Fix horovod dataset partion for CombinedDataset with sampling_sizes

patrick-wilken · patrick-wilken · commit 0b73a90380b9 · 2021-10-13T06:41:31.000-04:00
diff --git a/returnn/datasets/basic.py b/returnn/datasets/basic.py
@@ -121,6 +121,7 @@ def __init__(self, name=None,
     self.random_seed_offset = random_seed_offset
     self.partition_epoch = partition_epoch or 1
     self.repeat_epoch = repeat_epoch or 1
+    self.disable_horovod_partition = False  # can be set by meta-dataset to handle multi-gpu partitioning on meta-level
     self.seq_tags_filter = set(self._load_seq_list_file(seq_list_filter_file)) if seq_list_filter_file else None
     self.unique_seq_tags = unique_seq_tags
     self._seq_order_seq_lens_file = seq_order_seq_lens_file
@@ -483,7 +484,8 @@ def get_seq_order_for_epoch(self, epoch, num_seqs, get_seq_len=None):
       seq_index = self._apply_partition_epoch(seq_index, partition_epoch, epoch)
     if repeat_epoch > 1:
       seq_index = seq_index * repeat_epoch
-    seq_index = self._apply_multi_gpu_partition(seq_index)

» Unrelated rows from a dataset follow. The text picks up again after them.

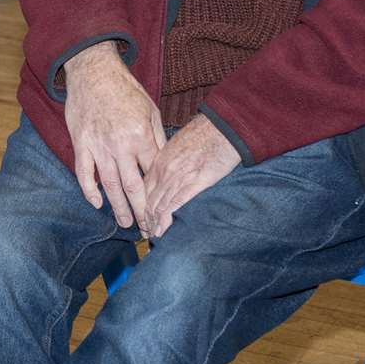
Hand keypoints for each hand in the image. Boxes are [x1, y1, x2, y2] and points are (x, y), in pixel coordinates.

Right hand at [61, 41, 165, 231]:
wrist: (93, 70)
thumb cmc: (125, 89)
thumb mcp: (150, 110)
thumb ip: (157, 138)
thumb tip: (165, 164)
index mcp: (140, 136)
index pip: (153, 176)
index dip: (160, 197)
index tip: (165, 213)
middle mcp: (120, 145)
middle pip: (134, 188)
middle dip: (143, 212)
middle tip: (149, 232)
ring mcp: (98, 146)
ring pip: (110, 186)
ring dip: (119, 208)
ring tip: (127, 224)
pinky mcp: (80, 143)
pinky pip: (84, 173)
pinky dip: (90, 191)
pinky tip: (97, 203)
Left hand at [142, 114, 240, 237]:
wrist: (222, 128)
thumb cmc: (205, 133)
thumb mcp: (179, 144)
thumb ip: (171, 159)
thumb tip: (169, 171)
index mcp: (160, 159)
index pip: (144, 185)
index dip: (141, 202)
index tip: (142, 215)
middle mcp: (164, 170)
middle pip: (148, 198)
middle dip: (145, 217)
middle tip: (145, 231)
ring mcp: (176, 177)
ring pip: (157, 205)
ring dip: (153, 222)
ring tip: (152, 235)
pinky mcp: (193, 184)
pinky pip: (173, 205)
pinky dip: (165, 220)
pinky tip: (161, 231)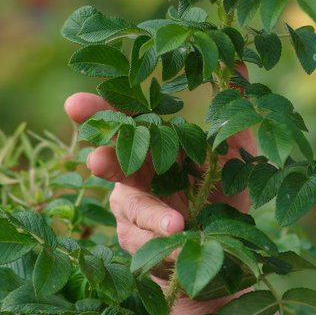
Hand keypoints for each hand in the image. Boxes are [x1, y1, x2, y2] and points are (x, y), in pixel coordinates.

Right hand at [64, 90, 250, 314]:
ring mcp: (130, 208)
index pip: (124, 120)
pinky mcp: (135, 242)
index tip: (76, 103)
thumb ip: (233, 116)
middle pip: (108, 157)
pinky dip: (167, 244)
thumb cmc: (224, 195)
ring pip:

+    if not self.disable_horovod_partition:
+      seq_index = self._apply_multi_gpu_partition(seq_index)
     if self.seq_tags_filter is not None:
       # Note: This is as generic as possible, but requires that get_all_tags is implemented.
       assert seq_index
diff --git a/returnn/datasets/meta.py b/returnn/datasets/meta.py
@@ -913,6 +913,9 @@ def init_seq_order(self, epoch=None, seq_list=None, seq_order=None):
     # partition epoch of the individual sub-datasets is still supported. Later we will call init_seq_order again with a
     # sequence list to e.g. apply joint sorting or partition epoch of all sequences.
     for dataset in self.datasets.values():
+      if self.sampling_sizes:
+        # Partitioning does not make sense if we sample a fixed number of sequences anyway.

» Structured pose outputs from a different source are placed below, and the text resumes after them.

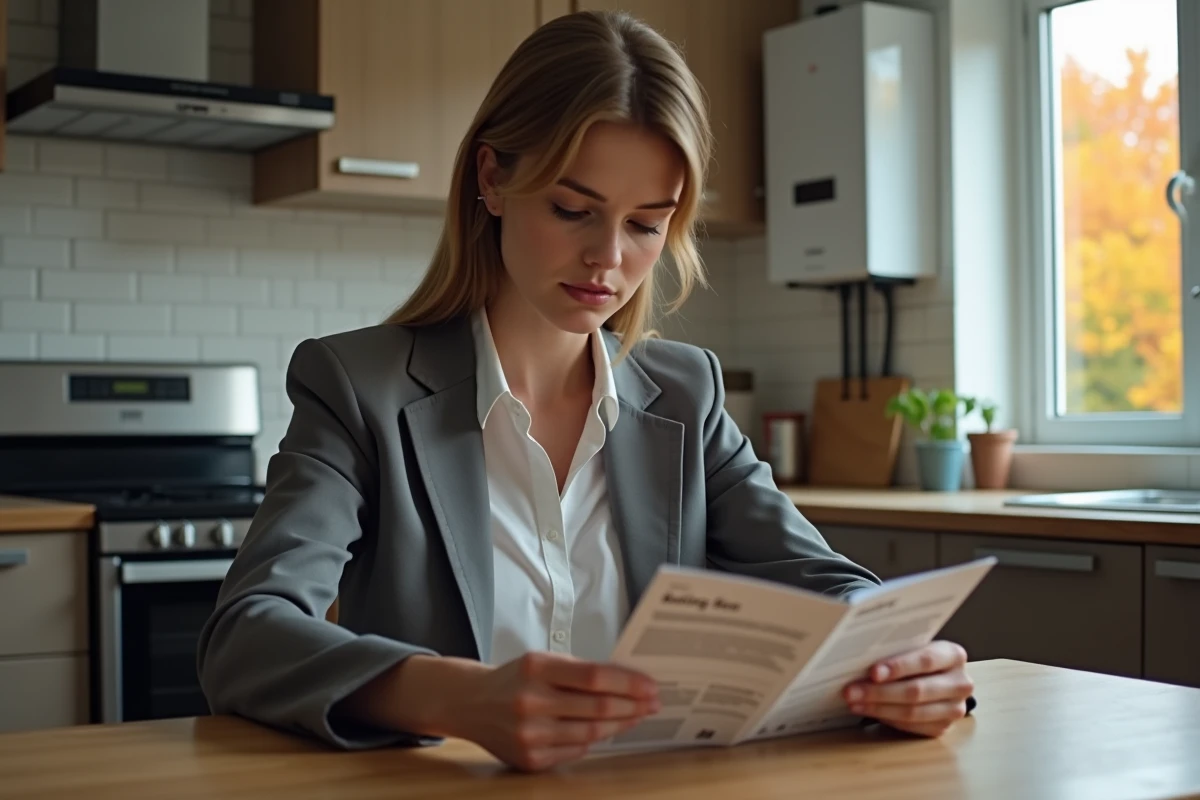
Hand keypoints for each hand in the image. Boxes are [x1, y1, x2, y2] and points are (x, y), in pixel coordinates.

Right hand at [439, 652, 660, 771]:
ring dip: (620, 724)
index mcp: (535, 668)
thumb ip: (579, 671)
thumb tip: (628, 683)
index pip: (593, 676)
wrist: (470, 703)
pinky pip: (575, 751)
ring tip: (637, 716)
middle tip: (653, 703)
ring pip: (591, 732)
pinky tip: (609, 730)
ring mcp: (529, 734)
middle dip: (633, 705)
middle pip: (597, 707)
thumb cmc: (514, 679)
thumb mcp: (542, 660)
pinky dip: (596, 740)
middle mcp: (530, 701)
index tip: (650, 685)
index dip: (628, 683)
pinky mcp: (530, 759)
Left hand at [841, 640, 972, 737]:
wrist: (937, 676)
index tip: (873, 672)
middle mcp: (960, 683)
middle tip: (851, 691)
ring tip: (854, 702)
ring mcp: (954, 709)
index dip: (898, 667)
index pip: (925, 660)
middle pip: (917, 690)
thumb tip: (858, 654)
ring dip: (878, 708)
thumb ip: (895, 648)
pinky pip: (911, 726)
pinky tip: (868, 711)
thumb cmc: (917, 657)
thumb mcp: (913, 646)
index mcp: (954, 655)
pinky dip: (887, 719)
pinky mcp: (943, 727)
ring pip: (913, 712)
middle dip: (879, 692)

+        dataset.disable_horovod_partition = True
       dataset.init_seq_order(epoch=epoch)
 
     # noinspection PyBroadException
@@ -1076,6 +1079,8 @@ def _get_sampling_seq_order(self):
     # We want to additionally sort the sequences in the current sample. For this, create a sequence order on a
     # range of length of the number of sequences in the sample. Note that we have to map the indices to make use
     # of self._get_seq_length here.
+    # This get_seq_order_for_epoch call now also handles horovod_dataset_distribution = 'partition', which we
+    # disabled on sub-dataset level via 'disable_horovod_partition' above.
     seq_order_remapping = self.get_seq_order_for_epoch(
       epoch=epoch, num_seqs=len(seq_order), get_seq_len=lambda i: self._get_seq_length(seq_order[i]))